## Activity
Reproduce each of the records below verbatim, omitting the pictures from your output.

## Extracted information
====

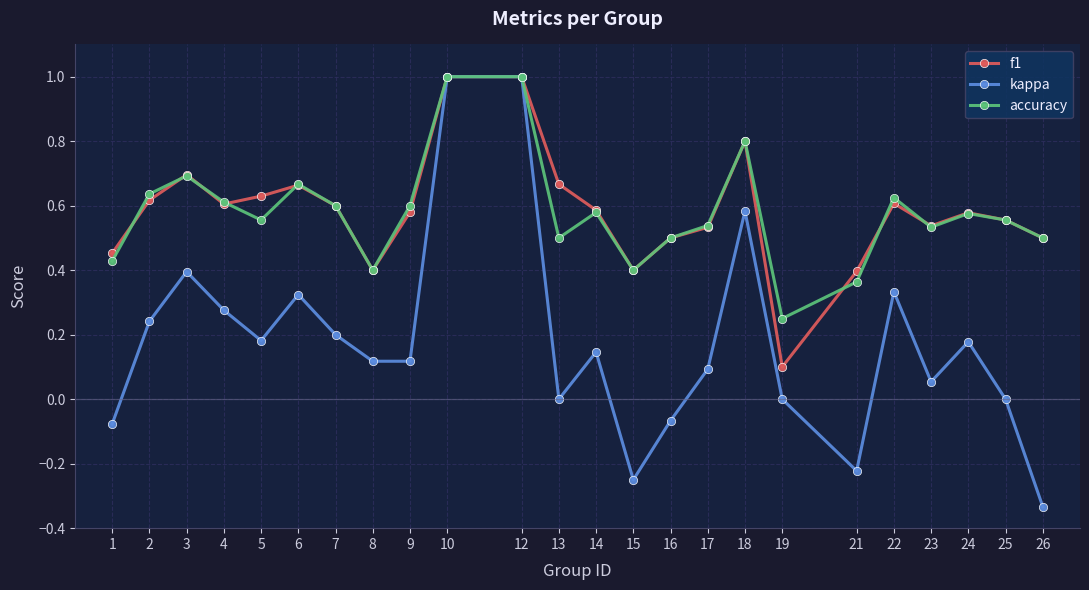

Which category has the lowest value across all series?

26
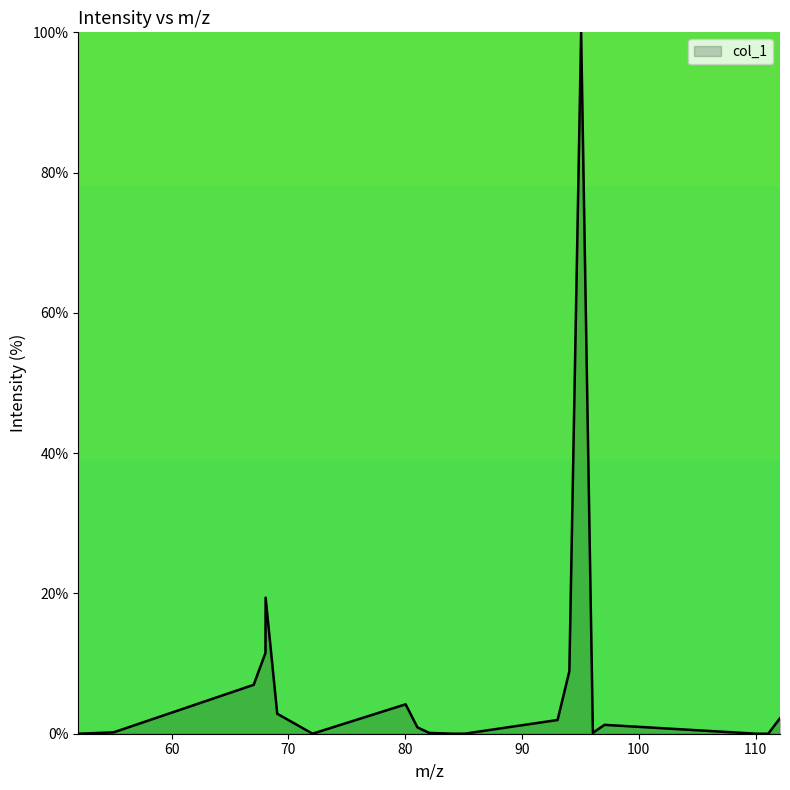

What is the maximum value shown in the chart?

100.0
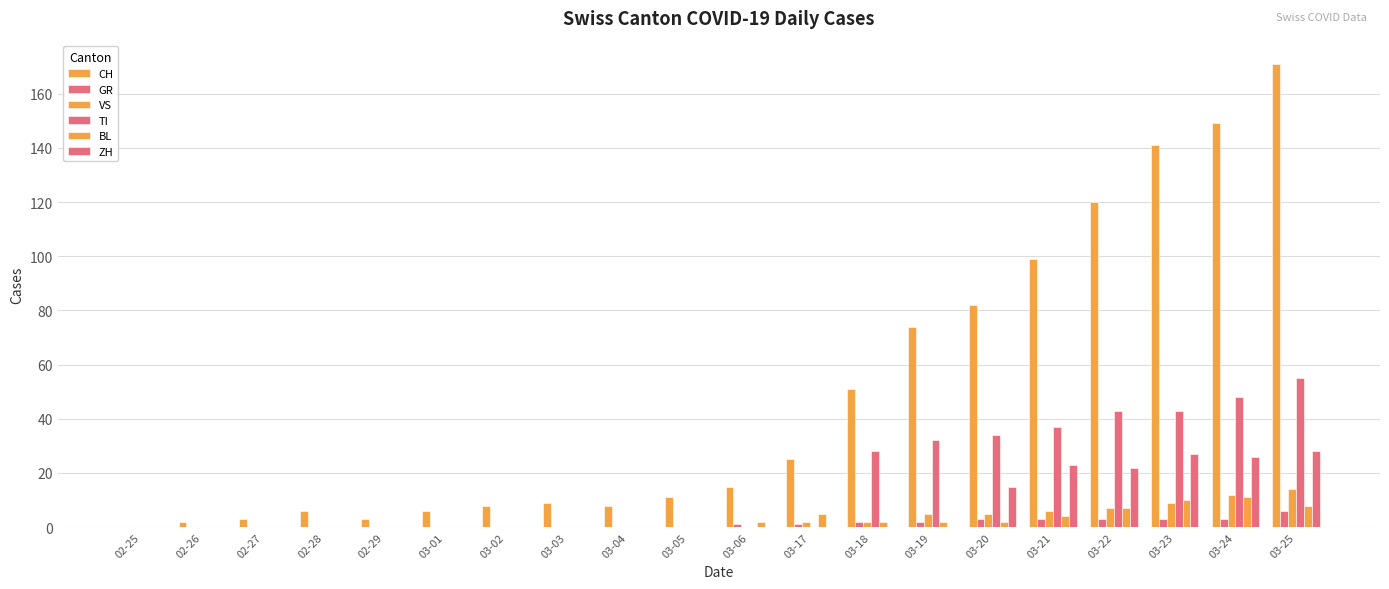

At which label does GR reach its peak?

03-25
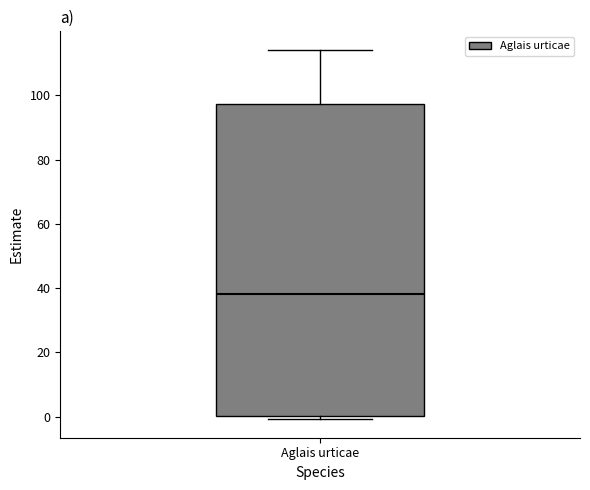

Transcribe this box plot: give where the median line is, the range the box spans, and where the two whiskers end, as read against the y-axis. The values are not printed on the chart, so give them approximately, as read against the axis.

median 38, box 0 to 98, whiskers 0 (just below the box's lower edge) to 114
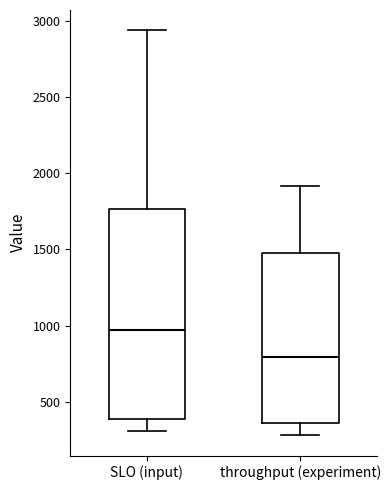

Reading left to right, read every box against the y-axis: the position of its median line, the range the box covers, and the ends of its whiskers. The values are not printed on the chart, so give them approximately, as read against the axis.

SLO (input): median 950, box 400 to 1750, whiskers 300 to 2950
throughput (experiment): median 800, box 350 to 1500, whiskers 300 to 1900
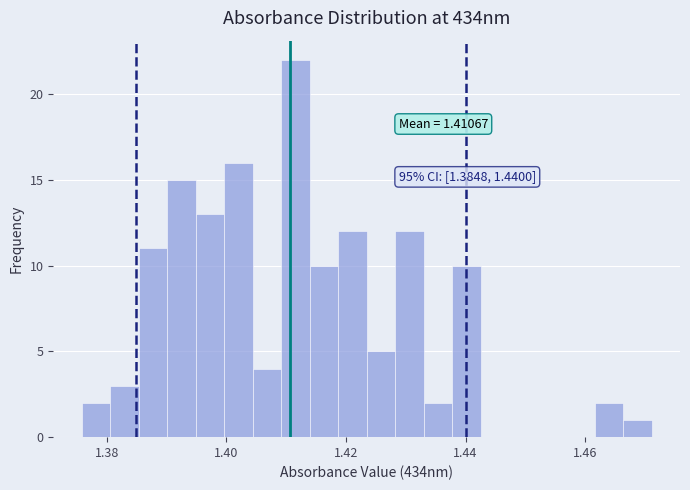

Around what value on the x-axis is the tallest bar? Give the approximate position of its centre, as read against the axis.

1.412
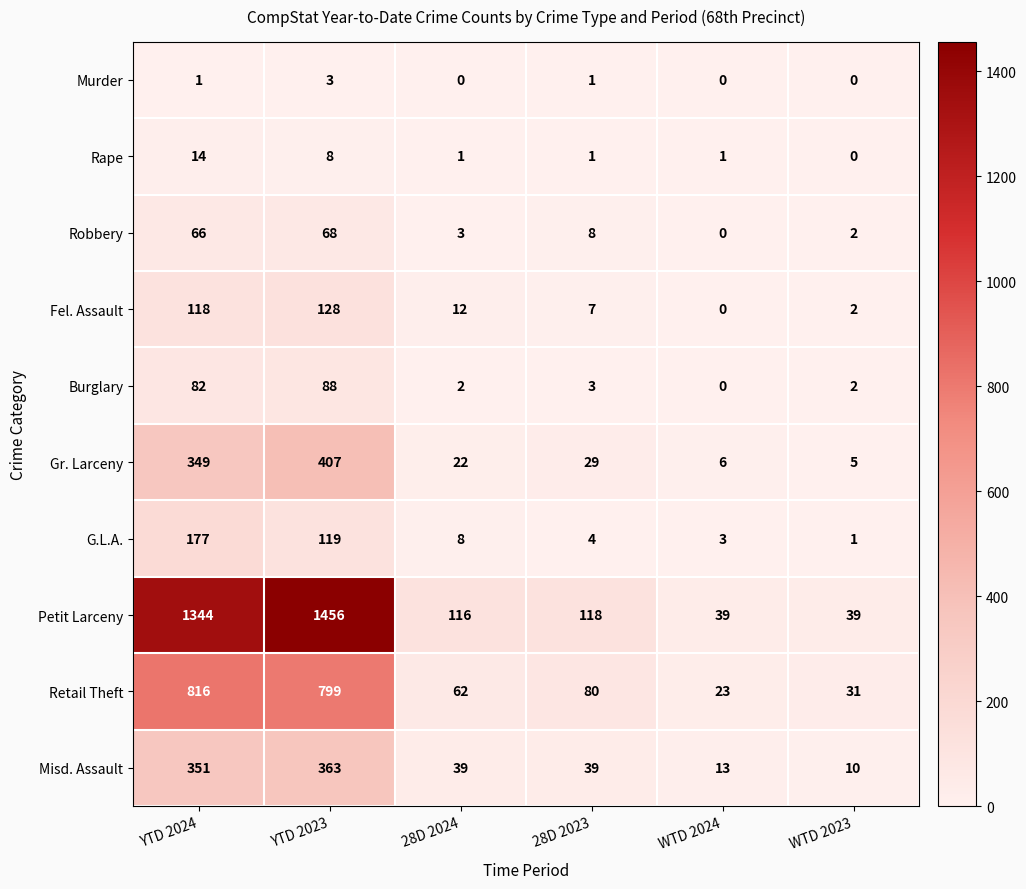

The value of Rape at YTD 2023 is 8. True or false?

True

====

## Exercise solution
Which category has the lowest value across all series?

26

What is the maximum value shown in the chart?

100.0

At which label does GR reach its peak?

03-25

Transcribe this box plot: give where the median line is, the range the box spans, and where the two whiskers end, as read against the y-axis. The values are not printed on the chart, so give them approximately, as read against the axis.

median 38, box 0 to 98, whiskers 0 (just below the box's lower edge) to 114

Reading left to right, read every box against the y-axis: the position of its median line, the range the box covers, and the ends of its whiskers. The values are not printed on the chart, so give them approximately, as read against the axis.

SLO (input): median 950, box 400 to 1750, whiskers 300 to 2950
throughput (experiment): median 800, box 350 to 1500, whiskers 300 to 1900

Around what value on the x-axis is the tallest bar? Give the approximate position of its centre, as read against the axis.

1.412

The value of Rape at YTD 2023 is 8. True or false?

True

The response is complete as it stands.